È la denuncia dell’Unione italiana vini che oggi a Roma ha tenuto il proprio consiglio nazionale. Una denuncia amara perché rappresenta la presa d’atto che gli sforzi effettuati dalle cantine europee vengono vanificate dal trade Usa. E in questo modo invece di sostenere i consumi (i vignerons made in Italy puntavano su un boost di vendite in occasione del thansksginving), le vendite restano al palo.
«Di fatto – sottolineano all’Unione italiana vini – solo nell’ultimo trimestre abbiamo perso 110 milioni di euro di mancate esportazioni rispetto allo stesso periodo del 2024».
«Il problema dei dazi lo dobbiamo gestire – ha commentato il presidente dell’Unione italiana vini, Lamberto Frescobaldi – a meno di improbabili quanto repentini cambi di rotta delle politiche Usa, con queste tariffe ci dovremo purtroppo convivere. Ciò che non può durare a lungo è l’autotassazione operata dalle imprese del vino italiane ed europee per rimanere competitive sul mercato. Nel terzo trimestre il prezzo del vino italiano diretto verso gli Usa ha subito un taglio medio del 15%, quello francese addirittura del 26%. Contestualmente, il prezzo medio di questi vini in uscita dalla distribuzione americana è salito a ottobre di circa 4/5 punti e gli ordini nei punti vendita in vista del Thanksgiving sono tutt’altro che ripartiti».
Lo scenario di pesanti tensioni di mercato è sotto gli occhi di tutti. «Il mondo del vino tuttavia – ha aggiunto Frescobaldi – deve oggi evitare catastrofismi ma anche facili ottimismi e lavorare sulla gestione della crisi. Lo stanziamento di 100 milioni di euro aggiuntivi per la promozione del made in Italy (in capo a Ita, Italian Trade Agency) inserite nel Ddl Bilancio è perciò un segnale positivo e concreto del Governo, a patto che il nostro comparto sia in cima alla lista del made in Italy da sostenere. È poi fondamentale che da parte del trade statunitense ci sia la consapevolezza che nessuno in questa fase possa pensare di lucrare in dispetto dei propri partner: oggi l’imperativo è riattivare i consumi calmierando i prezzi.
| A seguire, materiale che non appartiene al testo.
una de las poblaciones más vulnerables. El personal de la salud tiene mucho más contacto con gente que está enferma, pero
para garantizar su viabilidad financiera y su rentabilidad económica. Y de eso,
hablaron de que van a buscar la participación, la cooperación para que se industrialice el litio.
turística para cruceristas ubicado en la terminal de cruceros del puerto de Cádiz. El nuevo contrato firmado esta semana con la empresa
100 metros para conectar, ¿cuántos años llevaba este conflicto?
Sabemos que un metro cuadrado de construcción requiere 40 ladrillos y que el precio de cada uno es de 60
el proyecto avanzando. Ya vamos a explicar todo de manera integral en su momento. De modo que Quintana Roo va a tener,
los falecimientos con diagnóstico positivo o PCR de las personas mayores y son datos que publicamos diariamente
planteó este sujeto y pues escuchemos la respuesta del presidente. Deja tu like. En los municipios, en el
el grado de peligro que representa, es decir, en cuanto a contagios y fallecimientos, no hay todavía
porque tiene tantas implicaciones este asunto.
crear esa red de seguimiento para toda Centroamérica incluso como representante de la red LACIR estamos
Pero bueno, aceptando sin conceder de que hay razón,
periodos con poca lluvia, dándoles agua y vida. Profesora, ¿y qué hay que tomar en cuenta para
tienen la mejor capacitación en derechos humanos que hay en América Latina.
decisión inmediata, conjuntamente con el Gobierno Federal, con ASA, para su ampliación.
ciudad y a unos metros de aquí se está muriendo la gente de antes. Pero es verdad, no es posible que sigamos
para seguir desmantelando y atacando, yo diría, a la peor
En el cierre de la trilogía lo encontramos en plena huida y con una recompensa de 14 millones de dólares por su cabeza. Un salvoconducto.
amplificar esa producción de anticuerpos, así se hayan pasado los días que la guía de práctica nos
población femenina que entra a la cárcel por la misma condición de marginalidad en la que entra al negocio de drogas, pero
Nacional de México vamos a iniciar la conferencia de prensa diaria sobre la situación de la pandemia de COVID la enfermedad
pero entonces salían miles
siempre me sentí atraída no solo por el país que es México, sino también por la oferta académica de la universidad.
Perché – ha concluso il presidente Uiv – se fino a pochi mesi fa ogni dollaro investito in vino europeo ne generava 4,5 sul mercato a stelle e strisce, oggi il moltiplicatore potrebbe invertirsi, con rischio di mancato guadagno per il mercato americano di 4,5 volte superiore al nostro».
Risorse che sarà importante impiegare nella diversificazione dei mercati in un percorso di crescita e di presenza di lungo periodo. «Anche per questo il Consiglio – ha aggiunto il segretario generale dell’Uiv, Paolo Castelletti – confidiamo nell’allungamento dei vincoli temporali della misura Ocm promozione dagli attuali 3 a 10 anni consecutivi per le attività nei paesi obiettivo».